• **TASK A**:
In the excerpt on recent books about monastic life, what drove the writer to read David Perata's The Orchards of Perseverance? Explain in one to three sentences.

─── SELECTED EXTRACT

Mark Galli | posted 1/01/1901




But that's only the beginning. Recently I've run across Essential Monastic Wisdom: Writings on the Contemplative Life (HarperSanFrancisco), by Hugh Feiss, OSB; A Monastic Year: Reflections from a Monastery (Servant), by Brother Victor-Antoine d'Avila-Latourette; and Benedict's Way: An Ancient Monk's Insights for a Balanced Life (Loyola, 2000), by journalist Lonni Collins Pratt and Benedictine Daniel Holman—not to mention the many new editions of ancient monastic rules and teachings, such as the 1998 Vintage Books edition of The Rule of Saint Benedict.

And on it goes. The curiosity, I think, can be boiled down to Paul Wilkes's simple declarative sentence toward the beginning of his book: "I wanted to find out how monks experience God." The assumption, of course, is that monks, especially prayer warriors like the Trappists, have inside knowledge about this experience and that if we could just spend some time with them, we too would learn how to enjoy a greater experience of God.

It was this perennial hope that drove me to and through David Perata's The Orchards of Perseverance: Conversations with Trappist Monks About God, Their Lives, and the World. Reading Perata was the next best thing to being there; as the introduction explains, "This book is about men called by God, about the way they perceived their God calling them, and about their responses to their divine call."

──────

• **TASK B**:
Count the lines of the records that contain the word "maar", and report only that count.

─── THE RECORDS

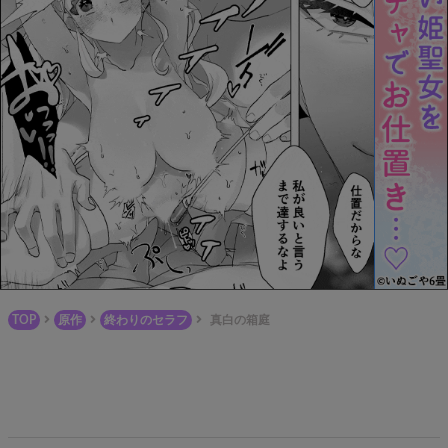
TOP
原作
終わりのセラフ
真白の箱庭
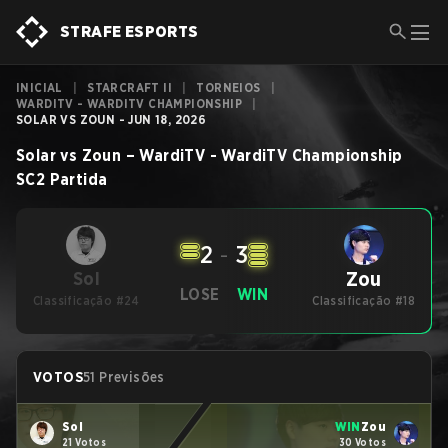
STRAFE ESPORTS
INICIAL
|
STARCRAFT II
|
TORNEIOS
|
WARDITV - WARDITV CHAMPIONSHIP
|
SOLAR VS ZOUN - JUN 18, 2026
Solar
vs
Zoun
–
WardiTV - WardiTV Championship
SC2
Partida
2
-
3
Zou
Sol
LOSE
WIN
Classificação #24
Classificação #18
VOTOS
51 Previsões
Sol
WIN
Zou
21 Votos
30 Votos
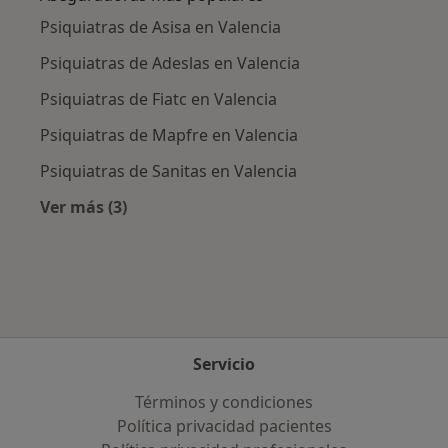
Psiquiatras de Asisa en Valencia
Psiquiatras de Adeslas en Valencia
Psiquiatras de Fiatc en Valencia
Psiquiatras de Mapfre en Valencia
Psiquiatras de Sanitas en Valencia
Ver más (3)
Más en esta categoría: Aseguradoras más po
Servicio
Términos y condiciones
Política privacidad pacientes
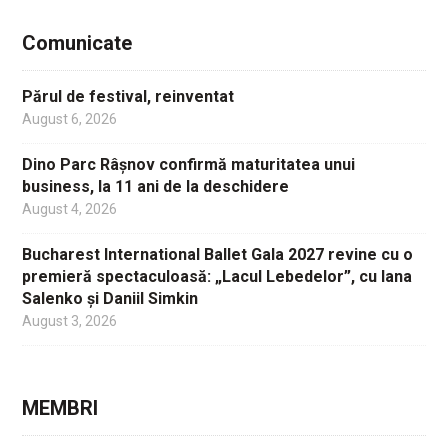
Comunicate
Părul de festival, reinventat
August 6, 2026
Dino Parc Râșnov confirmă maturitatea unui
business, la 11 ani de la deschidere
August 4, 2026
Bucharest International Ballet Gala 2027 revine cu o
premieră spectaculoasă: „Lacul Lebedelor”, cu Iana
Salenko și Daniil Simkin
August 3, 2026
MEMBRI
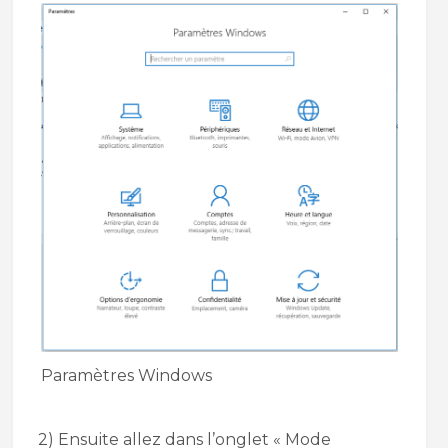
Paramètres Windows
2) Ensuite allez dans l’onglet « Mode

──────
─── THE RECORDS

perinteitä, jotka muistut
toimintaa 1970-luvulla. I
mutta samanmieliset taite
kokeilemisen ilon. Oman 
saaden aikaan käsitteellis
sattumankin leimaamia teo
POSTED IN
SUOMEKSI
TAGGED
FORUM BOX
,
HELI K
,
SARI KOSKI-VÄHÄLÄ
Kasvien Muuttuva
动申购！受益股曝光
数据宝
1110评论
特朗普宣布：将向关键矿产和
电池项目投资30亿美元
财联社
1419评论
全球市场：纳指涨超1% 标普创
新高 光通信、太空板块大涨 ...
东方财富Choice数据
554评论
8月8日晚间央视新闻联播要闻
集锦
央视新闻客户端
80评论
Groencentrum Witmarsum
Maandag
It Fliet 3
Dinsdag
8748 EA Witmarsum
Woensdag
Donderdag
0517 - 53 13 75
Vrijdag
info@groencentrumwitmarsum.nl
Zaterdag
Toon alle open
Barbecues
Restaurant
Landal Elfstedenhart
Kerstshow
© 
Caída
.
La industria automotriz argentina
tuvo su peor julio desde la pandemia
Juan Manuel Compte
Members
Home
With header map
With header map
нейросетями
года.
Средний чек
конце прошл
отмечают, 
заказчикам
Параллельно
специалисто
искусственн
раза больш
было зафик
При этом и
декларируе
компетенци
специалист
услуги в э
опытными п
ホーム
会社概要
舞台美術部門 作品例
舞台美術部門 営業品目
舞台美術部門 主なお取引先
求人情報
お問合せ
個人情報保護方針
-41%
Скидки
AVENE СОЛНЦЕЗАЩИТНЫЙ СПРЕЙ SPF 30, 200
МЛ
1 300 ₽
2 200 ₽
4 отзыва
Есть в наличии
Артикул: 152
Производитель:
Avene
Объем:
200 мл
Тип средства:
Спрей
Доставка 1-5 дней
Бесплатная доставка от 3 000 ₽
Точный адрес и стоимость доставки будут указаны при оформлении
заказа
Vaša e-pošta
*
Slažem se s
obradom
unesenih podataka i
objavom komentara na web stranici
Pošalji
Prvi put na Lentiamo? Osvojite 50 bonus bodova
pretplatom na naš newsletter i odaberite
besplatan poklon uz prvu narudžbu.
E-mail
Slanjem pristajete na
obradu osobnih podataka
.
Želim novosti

──────
─── THE RECORDS

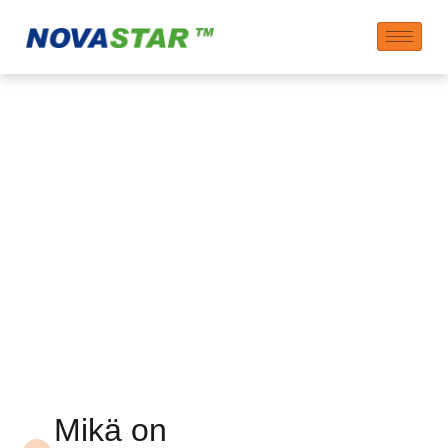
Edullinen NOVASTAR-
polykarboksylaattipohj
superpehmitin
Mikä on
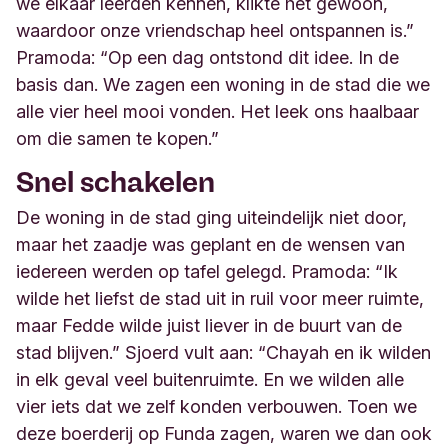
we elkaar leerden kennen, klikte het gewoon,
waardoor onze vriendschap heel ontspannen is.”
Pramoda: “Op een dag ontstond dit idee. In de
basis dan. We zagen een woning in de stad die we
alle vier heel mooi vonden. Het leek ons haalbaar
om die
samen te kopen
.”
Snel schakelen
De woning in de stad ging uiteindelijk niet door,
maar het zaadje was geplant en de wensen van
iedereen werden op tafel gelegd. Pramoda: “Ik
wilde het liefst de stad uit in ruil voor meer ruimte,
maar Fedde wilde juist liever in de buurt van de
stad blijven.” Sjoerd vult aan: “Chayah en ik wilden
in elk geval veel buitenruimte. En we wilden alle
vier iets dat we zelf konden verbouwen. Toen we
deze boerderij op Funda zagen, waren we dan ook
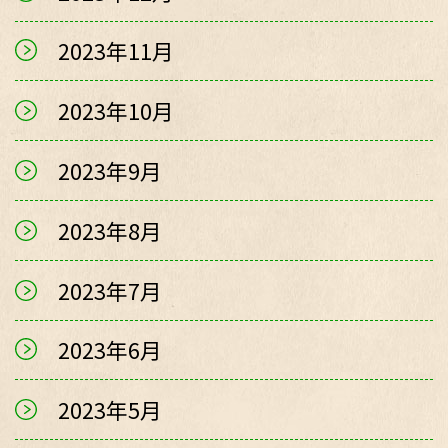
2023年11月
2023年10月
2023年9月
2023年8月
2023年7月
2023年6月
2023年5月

──────

• **EXERCISE RESPONSE A**:
The writer was driven by a perennial hope: the assumption that monks, especially prayer warriors like the Trappists, have inside knowledge about how to experience God. Spending time with them might teach others to enjoy a greater experience of God.

• **EXERCISE RESPONSE B**:
2